Studio album by Booker T. & the M.G.'s
- Released: September 1968
- Recorded: 1968
- Studios: Stax, Memphis
- Genres: R&B, instrumental rock
- Length: 39:21
- Label: Stax
- Producers: Booker T. & the M.G.'s

Booker T. & the M.G.'s chronology
| Doin' Our Thing (1968) | Soul Limbo (1968) | Up Tight (1969) |

= Soul Limbo =

Soul Limbo is the seventh studio album by the American R&B band Booker T. & the M.G.'s, released in 1968 on Stax Records. The album was the first Stax LP issued after the label severed its ties with former distributor Atlantic Records in 1968.

Professional ratings
Review scores
| Source | Rating |
| AllMusic | Star Half star |
| Rolling Stone | (positive) |

== Overview ==
The title track features a marimba solo by Terry Manning and cowbell by Isaac Hayes. The song was later covered by the English punk band Snuff. It references the Trinidadian dance and game the limbo, which had a surge of popularity in the United States starting in the mid-1950s. The song makes use of a common chord progression that was featured in such 1950s and 1960s hits as "La Bamba", "Louie Louie", and "Wild Thing".

The album also features the group's hit version of the title theme from the film Hang 'Em High.

== Chart performance ==
The album peaked at No. 127 on the Billboard Top LPs, during a nine-week run on the chart.
________________________
Task requirements -
a) Print everything in the Soul Limbo article from "Professional ratings" down to "Hang 'Em High.", word for word.
b) In the Soul Limbo article, who plays the marimba solo on the title track?

Raw data -
________________________
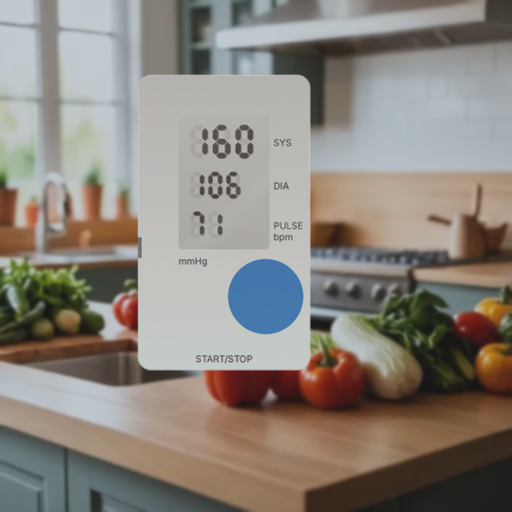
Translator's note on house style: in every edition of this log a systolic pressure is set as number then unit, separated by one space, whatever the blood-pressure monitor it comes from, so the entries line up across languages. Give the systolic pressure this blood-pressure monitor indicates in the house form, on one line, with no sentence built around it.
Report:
________________________
Solution set -
a)
Professional ratings
Review scores
| Source | Rating |
| AllMusic | Star Half star |
| Rolling Stone | (positive) |

== Overview ==
The title track features a marimba solo by Terry Manning and cowbell by Isaac Hayes. The song was later covered by the English punk band Snuff. It references the Trinidadian dance and game the limbo, which had a surge of popularity in the United States starting in the mid-1950s. The song makes use of a common chord progression that was featured in such 1950s and 1960s hits as "La Bamba", "Louie Louie", and "Wild Thing".

The album also features the group's hit version of the title theme from the film Hang 'Em High.

b) Terry Manning.